→ **Information provided**
-=-=-
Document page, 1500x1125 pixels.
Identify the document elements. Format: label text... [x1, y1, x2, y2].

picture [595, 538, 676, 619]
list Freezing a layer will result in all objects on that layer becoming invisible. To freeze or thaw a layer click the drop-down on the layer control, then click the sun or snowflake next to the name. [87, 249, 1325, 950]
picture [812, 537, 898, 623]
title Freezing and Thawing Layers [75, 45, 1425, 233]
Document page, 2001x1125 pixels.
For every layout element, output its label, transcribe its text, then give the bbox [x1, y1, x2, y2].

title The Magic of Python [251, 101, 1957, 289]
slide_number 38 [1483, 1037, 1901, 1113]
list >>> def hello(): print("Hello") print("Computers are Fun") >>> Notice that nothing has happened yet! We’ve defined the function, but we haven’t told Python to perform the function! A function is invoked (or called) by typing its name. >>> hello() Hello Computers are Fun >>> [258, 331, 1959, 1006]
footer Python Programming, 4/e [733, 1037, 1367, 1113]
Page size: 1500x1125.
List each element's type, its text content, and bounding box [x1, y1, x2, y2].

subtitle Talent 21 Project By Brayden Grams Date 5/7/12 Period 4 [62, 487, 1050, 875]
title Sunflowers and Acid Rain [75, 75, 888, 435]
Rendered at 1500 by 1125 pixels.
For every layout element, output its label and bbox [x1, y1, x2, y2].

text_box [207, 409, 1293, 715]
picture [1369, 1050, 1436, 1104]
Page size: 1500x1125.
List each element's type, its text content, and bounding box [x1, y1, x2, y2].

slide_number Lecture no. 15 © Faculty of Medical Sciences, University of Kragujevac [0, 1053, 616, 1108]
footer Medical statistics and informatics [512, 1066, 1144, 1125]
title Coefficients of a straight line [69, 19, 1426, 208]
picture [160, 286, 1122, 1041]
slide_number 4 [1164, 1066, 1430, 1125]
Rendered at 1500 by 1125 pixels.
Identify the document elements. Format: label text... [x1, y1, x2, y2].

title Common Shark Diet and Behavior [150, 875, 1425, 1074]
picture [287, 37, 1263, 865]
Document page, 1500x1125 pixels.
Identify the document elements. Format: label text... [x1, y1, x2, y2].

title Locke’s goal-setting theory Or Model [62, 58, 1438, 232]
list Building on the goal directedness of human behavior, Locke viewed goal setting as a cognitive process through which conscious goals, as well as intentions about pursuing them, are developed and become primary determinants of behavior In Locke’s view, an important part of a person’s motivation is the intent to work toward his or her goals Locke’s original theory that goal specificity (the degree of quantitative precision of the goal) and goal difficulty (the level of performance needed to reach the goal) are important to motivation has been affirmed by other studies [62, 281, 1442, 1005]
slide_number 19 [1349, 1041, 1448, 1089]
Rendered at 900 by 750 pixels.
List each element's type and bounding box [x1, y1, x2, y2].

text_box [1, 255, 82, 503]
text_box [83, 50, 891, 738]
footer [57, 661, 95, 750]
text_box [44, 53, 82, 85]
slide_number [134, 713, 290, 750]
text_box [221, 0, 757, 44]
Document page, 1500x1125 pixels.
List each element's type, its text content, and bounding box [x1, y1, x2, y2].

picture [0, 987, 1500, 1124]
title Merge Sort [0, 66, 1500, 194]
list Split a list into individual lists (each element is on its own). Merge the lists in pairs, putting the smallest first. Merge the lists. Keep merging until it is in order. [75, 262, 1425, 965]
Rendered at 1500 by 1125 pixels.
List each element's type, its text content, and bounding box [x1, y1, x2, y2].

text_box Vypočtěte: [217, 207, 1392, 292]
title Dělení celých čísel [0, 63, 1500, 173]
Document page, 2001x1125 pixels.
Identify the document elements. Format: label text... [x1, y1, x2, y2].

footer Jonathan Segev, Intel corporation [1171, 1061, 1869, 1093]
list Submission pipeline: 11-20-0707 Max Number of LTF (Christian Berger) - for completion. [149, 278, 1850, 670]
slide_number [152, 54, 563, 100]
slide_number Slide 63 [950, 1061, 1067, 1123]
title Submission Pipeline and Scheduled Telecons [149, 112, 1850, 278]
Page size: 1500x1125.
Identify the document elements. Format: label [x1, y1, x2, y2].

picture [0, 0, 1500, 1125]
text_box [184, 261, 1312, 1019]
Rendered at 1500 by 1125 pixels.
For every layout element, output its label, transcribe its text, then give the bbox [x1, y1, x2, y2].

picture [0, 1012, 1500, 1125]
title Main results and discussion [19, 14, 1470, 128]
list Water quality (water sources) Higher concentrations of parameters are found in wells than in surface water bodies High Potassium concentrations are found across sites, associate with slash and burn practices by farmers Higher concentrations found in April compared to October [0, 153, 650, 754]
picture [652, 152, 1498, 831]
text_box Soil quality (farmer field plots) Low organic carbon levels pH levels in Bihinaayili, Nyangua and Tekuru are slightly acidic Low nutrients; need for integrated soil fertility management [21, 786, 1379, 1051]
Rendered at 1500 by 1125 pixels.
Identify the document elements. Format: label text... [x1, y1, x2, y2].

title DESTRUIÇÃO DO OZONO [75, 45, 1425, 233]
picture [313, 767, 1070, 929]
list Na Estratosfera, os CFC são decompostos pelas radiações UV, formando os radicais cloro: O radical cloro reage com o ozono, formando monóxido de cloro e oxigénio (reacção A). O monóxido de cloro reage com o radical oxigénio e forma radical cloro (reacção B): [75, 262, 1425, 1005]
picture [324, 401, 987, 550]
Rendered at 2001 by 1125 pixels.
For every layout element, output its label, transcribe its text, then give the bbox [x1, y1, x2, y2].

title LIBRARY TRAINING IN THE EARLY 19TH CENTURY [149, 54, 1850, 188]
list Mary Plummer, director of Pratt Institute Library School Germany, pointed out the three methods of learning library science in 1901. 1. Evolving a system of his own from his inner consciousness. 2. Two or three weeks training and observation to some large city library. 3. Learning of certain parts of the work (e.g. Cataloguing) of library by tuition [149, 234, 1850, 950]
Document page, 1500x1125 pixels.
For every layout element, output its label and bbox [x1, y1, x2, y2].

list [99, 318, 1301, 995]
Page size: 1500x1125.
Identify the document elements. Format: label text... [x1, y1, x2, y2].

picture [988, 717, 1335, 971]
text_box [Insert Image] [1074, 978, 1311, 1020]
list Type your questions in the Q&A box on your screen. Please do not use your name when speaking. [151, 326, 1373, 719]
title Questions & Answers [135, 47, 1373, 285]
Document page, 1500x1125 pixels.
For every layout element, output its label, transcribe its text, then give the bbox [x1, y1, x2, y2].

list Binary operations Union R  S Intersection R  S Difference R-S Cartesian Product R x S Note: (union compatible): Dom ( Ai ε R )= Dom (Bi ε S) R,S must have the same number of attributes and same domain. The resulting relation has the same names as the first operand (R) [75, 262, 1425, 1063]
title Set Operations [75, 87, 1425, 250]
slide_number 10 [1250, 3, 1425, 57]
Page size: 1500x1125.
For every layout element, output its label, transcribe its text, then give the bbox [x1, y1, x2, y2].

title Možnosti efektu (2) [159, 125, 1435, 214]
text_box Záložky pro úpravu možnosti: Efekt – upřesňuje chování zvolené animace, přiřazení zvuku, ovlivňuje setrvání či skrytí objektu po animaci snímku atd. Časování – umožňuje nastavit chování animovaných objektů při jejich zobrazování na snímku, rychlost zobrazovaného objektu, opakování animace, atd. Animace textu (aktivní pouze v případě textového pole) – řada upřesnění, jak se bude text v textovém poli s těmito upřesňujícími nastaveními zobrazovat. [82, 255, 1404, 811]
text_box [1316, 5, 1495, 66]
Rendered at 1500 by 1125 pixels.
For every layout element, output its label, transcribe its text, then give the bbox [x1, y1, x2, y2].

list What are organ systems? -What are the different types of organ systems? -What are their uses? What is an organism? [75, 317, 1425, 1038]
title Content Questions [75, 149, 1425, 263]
-=-=-
→ **Prompt**
Print every record above exactly as it was given.

→ **Result below**
Document page, 1500x1125 pixels.
Identify the document elements. Format: label text... [x1, y1, x2, y2].

picture [595, 538, 676, 619]
list Freezing a layer will result in all objects on that layer becoming invisible. To freeze or thaw a layer click the drop-down on the layer control, then click the sun or snowflake next to the name. [87, 249, 1325, 950]
picture [812, 537, 898, 623]
title Freezing and Thawing Layers [75, 45, 1425, 233]
Document page, 2001x1125 pixels.
For every layout element, output its label, transcribe its text, then give the bbox [x1, y1, x2, y2].

title The Magic of Python [251, 101, 1957, 289]
slide_number 38 [1483, 1037, 1901, 1113]
list >>> def hello(): print("Hello") print("Computers are Fun") >>> Notice that nothing has happened yet! We’ve defined the function, but we haven’t told Python to perform the function! A function is invoked (or called) by typing its name. >>> hello() Hello Computers are Fun >>> [258, 331, 1959, 1006]
footer Python Programming, 4/e [733, 1037, 1367, 1113]
Page size: 1500x1125.
List each element's type, its text content, and bounding box [x1, y1, x2, y2].

subtitle Talent 21 Project By Brayden Grams Date 5/7/12 Period 4 [62, 487, 1050, 875]
title Sunflowers and Acid Rain [75, 75, 888, 435]
Rendered at 1500 by 1125 pixels.
For every layout element, output its label and bbox [x1, y1, x2, y2].

text_box [207, 409, 1293, 715]
picture [1369, 1050, 1436, 1104]
Page size: 1500x1125.
List each element's type, its text content, and bounding box [x1, y1, x2, y2].

slide_number Lecture no. 15 © Faculty of Medical Sciences, University of Kragujevac [0, 1053, 616, 1108]
footer Medical statistics and informatics [512, 1066, 1144, 1125]
title Coefficients of a straight line [69, 19, 1426, 208]
picture [160, 286, 1122, 1041]
slide_number 4 [1164, 1066, 1430, 1125]
Rendered at 1500 by 1125 pixels.
Identify the document elements. Format: label text... [x1, y1, x2, y2].

title Common Shark Diet and Behavior [150, 875, 1425, 1074]
picture [287, 37, 1263, 865]
Document page, 1500x1125 pixels.
Identify the document elements. Format: label text... [x1, y1, x2, y2].

title Locke’s goal-setting theory Or Model [62, 58, 1438, 232]
list Building on the goal directedness of human behavior, Locke viewed goal setting as a cognitive process through which conscious goals, as well as intentions about pursuing them, are developed and become primary determinants of behavior In Locke’s view, an important part of a person’s motivation is the intent to work toward his or her goals Locke’s original theory that goal specificity (the degree of quantitative precision of the goal) and goal difficulty (the level of performance needed to reach the goal) are important to motivation has been affirmed by other studies [62, 281, 1442, 1005]
slide_number 19 [1349, 1041, 1448, 1089]
Rendered at 900 by 750 pixels.
List each element's type and bounding box [x1, y1, x2, y2].

text_box [1, 255, 82, 503]
text_box [83, 50, 891, 738]
footer [57, 661, 95, 750]
text_box [44, 53, 82, 85]
slide_number [134, 713, 290, 750]
text_box [221, 0, 757, 44]
Document page, 1500x1125 pixels.
List each element's type, its text content, and bounding box [x1, y1, x2, y2].

picture [0, 987, 1500, 1124]
title Merge Sort [0, 66, 1500, 194]
list Split a list into individual lists (each element is on its own). Merge the lists in pairs, putting the smallest first. Merge the lists. Keep merging until it is in order. [75, 262, 1425, 965]
Rendered at 1500 by 1125 pixels.
List each element's type, its text content, and bounding box [x1, y1, x2, y2].

text_box Vypočtěte: [217, 207, 1392, 292]
title Dělení celých čísel [0, 63, 1500, 173]
Document page, 2001x1125 pixels.
Identify the document elements. Format: label text... [x1, y1, x2, y2].

footer Jonathan Segev, Intel corporation [1171, 1061, 1869, 1093]
list Submission pipeline: 11-20-0707 Max Number of LTF (Christian Berger) - for completion. [149, 278, 1850, 670]
slide_number [152, 54, 563, 100]
slide_number Slide 63 [950, 1061, 1067, 1123]
title Submission Pipeline and Scheduled Telecons [149, 112, 1850, 278]
Page size: 1500x1125.
Identify the document elements. Format: label [x1, y1, x2, y2].

picture [0, 0, 1500, 1125]
text_box [184, 261, 1312, 1019]
Rendered at 1500 by 1125 pixels.
For every layout element, output its label, transcribe its text, then give the bbox [x1, y1, x2, y2].

picture [0, 1012, 1500, 1125]
title Main results and discussion [19, 14, 1470, 128]
list Water quality (water sources) Higher concentrations of parameters are found in wells than in surface water bodies High Potassium concentrations are found across sites, associate with slash and burn practices by farmers Higher concentrations found in April compared to October [0, 153, 650, 754]
picture [652, 152, 1498, 831]
text_box Soil quality (farmer field plots) Low organic carbon levels pH levels in Bihinaayili, Nyangua and Tekuru are slightly acidic Low nutrients; need for integrated soil fertility management [21, 786, 1379, 1051]
Rendered at 1500 by 1125 pixels.
Identify the document elements. Format: label text... [x1, y1, x2, y2].

title DESTRUIÇÃO DO OZONO [75, 45, 1425, 233]
picture [313, 767, 1070, 929]
list Na Estratosfera, os CFC são decompostos pelas radiações UV, formando os radicais cloro: O radical cloro reage com o ozono, formando monóxido de cloro e oxigénio (reacção A). O monóxido de cloro reage com o radical oxigénio e forma radical cloro (reacção B): [75, 262, 1425, 1005]
picture [324, 401, 987, 550]
Rendered at 2001 by 1125 pixels.
For every layout element, output its label, transcribe its text, then give the bbox [x1, y1, x2, y2].

title LIBRARY TRAINING IN THE EARLY 19TH CENTURY [149, 54, 1850, 188]
list Mary Plummer, director of Pratt Institute Library School Germany, pointed out the three methods of learning library science in 1901. 1. Evolving a system of his own from his inner consciousness. 2. Two or three weeks training and observation to some large city library. 3. Learning of certain parts of the work (e.g. Cataloguing) of library by tuition [149, 234, 1850, 950]
Document page, 1500x1125 pixels.
For every layout element, output its label and bbox [x1, y1, x2, y2].

list [99, 318, 1301, 995]
Page size: 1500x1125.
Identify the document elements. Format: label text... [x1, y1, x2, y2].

picture [988, 717, 1335, 971]
text_box [Insert Image] [1074, 978, 1311, 1020]
list Type your questions in the Q&A box on your screen. Please do not use your name when speaking. [151, 326, 1373, 719]
title Questions & Answers [135, 47, 1373, 285]
Document page, 1500x1125 pixels.
For every layout element, output its label, transcribe its text, then give the bbox [x1, y1, x2, y2].

list Binary operations Union R  S Intersection R  S Difference R-S Cartesian Product R x S Note: (union compatible): Dom ( Ai ε R )= Dom (Bi ε S) R,S must have the same number of attributes and same domain. The resulting relation has the same names as the first operand (R) [75, 262, 1425, 1063]
title Set Operations [75, 87, 1425, 250]
slide_number 10 [1250, 3, 1425, 57]
Page size: 1500x1125.
For every layout element, output its label, transcribe its text, then give the bbox [x1, y1, x2, y2].

title Možnosti efektu (2) [159, 125, 1435, 214]
text_box Záložky pro úpravu možnosti: Efekt – upřesňuje chování zvolené animace, přiřazení zvuku, ovlivňuje setrvání či skrytí objektu po animaci snímku atd. Časování – umožňuje nastavit chování animovaných objektů při jejich zobrazování na snímku, rychlost zobrazovaného objektu, opakování animace, atd. Animace textu (aktivní pouze v případě textového pole) – řada upřesnění, jak se bude text v textovém poli s těmito upřesňujícími nastaveními zobrazovat. [82, 255, 1404, 811]
text_box [1316, 5, 1495, 66]
Rendered at 1500 by 1125 pixels.
For every layout element, output its label, transcribe its text, then give the bbox [x1, y1, x2, y2].

list What are organ systems? -What are the different types of organ systems? -What are their uses? What is an organism? [75, 317, 1425, 1038]
title Content Questions [75, 149, 1425, 263]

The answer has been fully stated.